Select inputs Build the list of raw variables matching raw_lidar_data_prefix and Signal_Type ∈ [100,119].
Read parameters Load per-channel or broadcast values for: method, alt_min, alt_max, polynomial order, and log_regression. Load optional auto-selection strategies.
Compute background For each channel, call the internal routine (get_sky_background) to estimate: - background value, - regression coefficients (if method is a regression), - background uncertainty, - and the effective parameters actually used.
Write output variables One background variable per channel is added (name based on prefix_output_name), with attributes: background_coefficients, Signal_Type, bin_width, laser_shot. An uncertainty variable is written alongside (name + error_suffix).
Persist parameters Update the XML at: - SkyBackground/Method - SkyBackground/Parameters/alt_min - SkyBackground/Parameters/alt_max - SkyBackground/Parameters/order - SkyBackground/Parameters/log_regression

Outputs in the dataset #

For each processed channel the routine creates two DataArrays (same grid as the input channel):

Background (e.g., Background_0) — background estimate on the native grid (altitude, time).
Background uncertainty (e.g., Background_0_Unc) — uncertainty of the estimate on the same grid.

Typical attributes stored:

background_coefficients (list serialized as comma-separated string)
Signal_Type (copied from source channel)
bin_width and laser_shot (copied from source channel)

Example usage #

Standard run (all from XML):

from SignalCreation.Lidar import Lidar

lidar = Lidar("Configuration_files/Parameters/example_station.xml", "2024-03-28")
lidar.import_lidar_data()
lidar.import_atmospheric_component()
lidar.import_other_atmospheric_component("ozone")
lidar.create_simulated_lidar()  # optional but recommended for robust background windows

# Compute background per channel
lidar.background()

# Inspect outputs
[v for v in lidar._lidar.data_vars if "Background" in v]

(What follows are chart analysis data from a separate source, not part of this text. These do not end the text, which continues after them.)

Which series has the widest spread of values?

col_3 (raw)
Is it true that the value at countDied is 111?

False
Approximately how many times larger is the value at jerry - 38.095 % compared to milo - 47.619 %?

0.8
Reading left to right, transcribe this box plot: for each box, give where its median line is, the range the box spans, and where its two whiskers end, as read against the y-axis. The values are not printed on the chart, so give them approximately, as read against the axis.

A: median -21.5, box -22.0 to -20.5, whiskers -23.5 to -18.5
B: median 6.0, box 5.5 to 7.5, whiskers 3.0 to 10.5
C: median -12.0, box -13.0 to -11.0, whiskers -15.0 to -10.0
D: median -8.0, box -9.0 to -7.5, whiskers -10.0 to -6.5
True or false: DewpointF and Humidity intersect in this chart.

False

Custom names (override prefixes/suffixes):

lidar.background(
    prefix_output_name="Background",        # or any mapped name in name_variables.xml
    raw_lidar_data_prefix="Raw_Lidar_Data", # consistent with your naming config
    error_suffix="_Unc"
)

Quality checks & tips #

Altitude window: choose regions with minimal atmospheric signal (very high altitude) to avoid bias from molecular/aerosol returns. The automatic heuristics (compare_slopes, max-n) help refine bounds but should be validated visually.
Log regression: enable log_regression=True only when the baseline follows a log-linear trend in PR²; otherwise use average or linear regression in linear space.
Slope sanity: verify the fitted slope is small; large slopes suggest afterpulsing or contamination.
Per-channel configuration: ensure the order of values in alt_min, alt_max, etc., matches the order of Read/Lidar_files/Signal_type.
Naming & uncertainties: background and its uncertainty follow your Variable naming and metadata configuration rules (delimiter, digits, uncertainty suffix).

Figure #

background example — Example of far-range window and fitted background.#